Jenazah Deden Maulana, Pegawai KKP Korban ATR 42-500, Teridentifikasi Lewat Sidik Jari

Advertisement

Jakarta – Tim Disaster Victim Identification (DVI) Mabes Polri mengumumkan keberhasilan identifikasi jenazah Deden Maulana (43), seorang pegawai Kementerian Kelautan dan Perikanan (KKP) yang menjadi korban kecelakaan pesawat ATR 42-500. Identifikasi ini dilakukan melalui pencocokan sidik jari.

Detail Identifikasi

Menurut laporan dari detikSulsel, Kepala Bidang Dokkes Polda Sulawesi Selatan, Kombes Muhammad Aris, membacakan hasil pemeriksaan yang dilakukan oleh tim DVI gabungan. Tim ini terdiri dari Biddokkes Polda Sulsel, Pusdokkes Polri, Ident Polda Sulsel, serta Departemen Forensik dan Medikolegal Fakultas Kedokteran Universitas Hasanuddin.

“Jenazah dengan nomor PM/62/B.02 cocok dengan antemortem nomor AM006 teridentifikasi sebagai Deden Maulana, laki-laki umur 43 tahun beralamat di Jalan Jati Raya 66H Sopia nomor 15 RT005/006 Jati Padang, Pasar Minggu, melalui sidik jari, properti dan ciri medis,” ujar Aris dalam konferensi pers di Posko DVI Polda Sulsel pada Kamis, 22 Januari 2026.

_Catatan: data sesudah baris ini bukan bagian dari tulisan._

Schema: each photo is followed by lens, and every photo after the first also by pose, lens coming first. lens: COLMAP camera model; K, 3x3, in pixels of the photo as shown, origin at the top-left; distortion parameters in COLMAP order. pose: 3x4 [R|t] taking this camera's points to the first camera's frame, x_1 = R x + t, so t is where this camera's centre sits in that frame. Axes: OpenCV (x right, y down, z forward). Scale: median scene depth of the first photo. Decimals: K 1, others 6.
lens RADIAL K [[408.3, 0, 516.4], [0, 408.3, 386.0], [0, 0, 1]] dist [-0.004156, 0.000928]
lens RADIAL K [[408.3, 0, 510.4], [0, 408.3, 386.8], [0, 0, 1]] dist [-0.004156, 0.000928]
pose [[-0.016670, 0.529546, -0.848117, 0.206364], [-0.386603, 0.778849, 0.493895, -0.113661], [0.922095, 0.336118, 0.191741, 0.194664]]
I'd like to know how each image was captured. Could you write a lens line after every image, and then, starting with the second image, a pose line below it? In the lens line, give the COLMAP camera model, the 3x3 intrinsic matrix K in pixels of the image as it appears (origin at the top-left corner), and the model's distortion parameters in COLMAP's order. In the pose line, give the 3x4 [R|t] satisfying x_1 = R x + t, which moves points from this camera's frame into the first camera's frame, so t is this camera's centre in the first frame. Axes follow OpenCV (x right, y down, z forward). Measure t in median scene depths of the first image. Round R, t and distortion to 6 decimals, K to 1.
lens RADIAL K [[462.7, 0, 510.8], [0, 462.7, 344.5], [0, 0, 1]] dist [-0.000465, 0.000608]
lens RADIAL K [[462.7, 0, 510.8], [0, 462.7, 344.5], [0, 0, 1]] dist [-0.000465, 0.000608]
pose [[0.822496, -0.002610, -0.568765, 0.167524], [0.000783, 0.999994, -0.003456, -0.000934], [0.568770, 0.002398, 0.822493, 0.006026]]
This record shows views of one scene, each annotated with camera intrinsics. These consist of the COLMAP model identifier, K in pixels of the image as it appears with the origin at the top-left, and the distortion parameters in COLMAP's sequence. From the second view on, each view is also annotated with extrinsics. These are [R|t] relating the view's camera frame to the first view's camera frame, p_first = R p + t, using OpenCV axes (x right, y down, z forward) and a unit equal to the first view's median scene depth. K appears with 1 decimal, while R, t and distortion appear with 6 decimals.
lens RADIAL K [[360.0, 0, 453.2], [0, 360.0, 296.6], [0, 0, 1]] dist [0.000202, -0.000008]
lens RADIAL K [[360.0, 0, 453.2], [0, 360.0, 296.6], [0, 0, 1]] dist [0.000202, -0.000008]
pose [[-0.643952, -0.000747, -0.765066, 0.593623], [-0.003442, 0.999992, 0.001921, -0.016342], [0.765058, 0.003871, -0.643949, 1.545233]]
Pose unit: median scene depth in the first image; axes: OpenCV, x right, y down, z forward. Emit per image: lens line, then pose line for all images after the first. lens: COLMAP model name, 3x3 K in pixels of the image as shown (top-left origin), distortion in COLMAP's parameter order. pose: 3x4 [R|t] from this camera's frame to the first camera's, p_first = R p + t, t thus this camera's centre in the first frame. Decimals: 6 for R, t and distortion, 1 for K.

Tantangan dalam Proses Identifikasi

Kepala Pusat Identifikasi (Kapusident) Bareskrim Polri, Irjen Mashudi, mengungkapkan bahwa proses identifikasi jenazah Deden memerlukan upaya ekstra. Meskipun tidak merinci kondisi spesifik jenazah, Mashudi menyatakan adanya tantangan yang dihadapi.

Advertisement

“Kurang lebih memang ada sedikit effort, ada sedikit tantangan karena kondisi jenazah. Namun berdasarkan keuletan, kemampuan dan keilmuan anggota Ident maka kami berhasil melakukan identifikasi dengan memanfaatkan kulit sidik jari yang masih ada,” jelas Mashudi.

Ia menambahkan bahwa tim DVI melakukan pemeriksaan terhadap sampel sidik jari dan pembanding post-mortem. Hasil perbandingan data secara saintifik ini akhirnya mengkonfirmasi bahwa kantong jenazah nomor PM/62/B.02 adalah Deden Maulana.